I’m based in Cardiff, where I grew up, and in Wales, the limits of access and opportunity are something you know firsthand. My work hasn’t come through art or film school or private education, and those routes still quietly determine the perceived validity of a practice and where someone is positioned within the creative industries. To disregard other routes and timelines is to uphold a particular status quo.

So much of my work is shaped by the personal, and by the ongoing negotiation of what one does or doesn’t wish to share. That tension becomes particularly complex when navigating a landscape where public funds are often gatekept, and artists are asked to declare their relationship to ‘barriers’ as a condition of funding, despite institutional claims of understanding intersectionality and systemic inequity.

The demand for disclosure only ever seems to run one way. I’ve often wondered why those same institutions aren’t asking other artists about their proximity to generational wealth, or whether a partner’s income is subsidising their practice. These are only a couple of examples, but they speak to a wider imbalance. So to receive recognition that didn’t come with those conditions attached, as a 2025 Arts Foundation Fellow, was sincerely encouraging and uplifting.
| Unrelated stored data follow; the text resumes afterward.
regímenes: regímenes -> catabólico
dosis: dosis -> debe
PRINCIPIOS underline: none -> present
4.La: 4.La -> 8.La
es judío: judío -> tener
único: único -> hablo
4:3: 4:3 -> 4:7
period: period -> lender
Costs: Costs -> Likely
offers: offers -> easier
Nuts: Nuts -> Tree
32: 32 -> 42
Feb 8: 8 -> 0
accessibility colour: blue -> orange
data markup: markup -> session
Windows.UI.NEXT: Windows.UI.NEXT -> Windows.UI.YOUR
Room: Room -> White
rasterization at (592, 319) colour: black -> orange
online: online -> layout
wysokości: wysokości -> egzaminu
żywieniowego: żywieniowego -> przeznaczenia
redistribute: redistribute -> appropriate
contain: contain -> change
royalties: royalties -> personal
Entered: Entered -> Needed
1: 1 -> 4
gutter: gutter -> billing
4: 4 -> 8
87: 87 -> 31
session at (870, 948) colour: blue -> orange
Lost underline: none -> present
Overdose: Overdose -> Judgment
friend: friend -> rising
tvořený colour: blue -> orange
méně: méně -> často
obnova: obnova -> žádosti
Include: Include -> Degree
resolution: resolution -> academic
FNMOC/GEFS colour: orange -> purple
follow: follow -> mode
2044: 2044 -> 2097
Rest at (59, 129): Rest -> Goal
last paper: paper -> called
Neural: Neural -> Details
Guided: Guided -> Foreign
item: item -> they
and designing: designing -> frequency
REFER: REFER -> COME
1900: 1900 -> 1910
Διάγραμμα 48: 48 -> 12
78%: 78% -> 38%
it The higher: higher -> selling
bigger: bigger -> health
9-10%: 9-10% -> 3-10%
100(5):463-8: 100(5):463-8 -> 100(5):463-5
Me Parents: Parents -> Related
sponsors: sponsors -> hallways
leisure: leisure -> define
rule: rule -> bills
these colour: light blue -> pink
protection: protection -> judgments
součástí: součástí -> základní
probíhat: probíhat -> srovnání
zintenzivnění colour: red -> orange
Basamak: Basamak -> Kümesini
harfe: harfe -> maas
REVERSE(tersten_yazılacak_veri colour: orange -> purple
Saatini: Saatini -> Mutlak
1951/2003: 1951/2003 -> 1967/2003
This fellowship came at a significant moment. It helped cover living costs while I finished R&D on my latest film, JAMNI – a deeply personal new work programmed as part of Opening Night: This Time It’s Personal at the London Short Film Festival in January 2026. Having the stability to bring that work to completion properly was not something I took for granted.

The fellowship has been an economic lifeline, an introduction to a community of kind-hearted creatives, and a reminder to keep building despite precarity and unrelenting injustice. Thank you to the Arts Foundation and everyone involved in supporting artists on their journeys.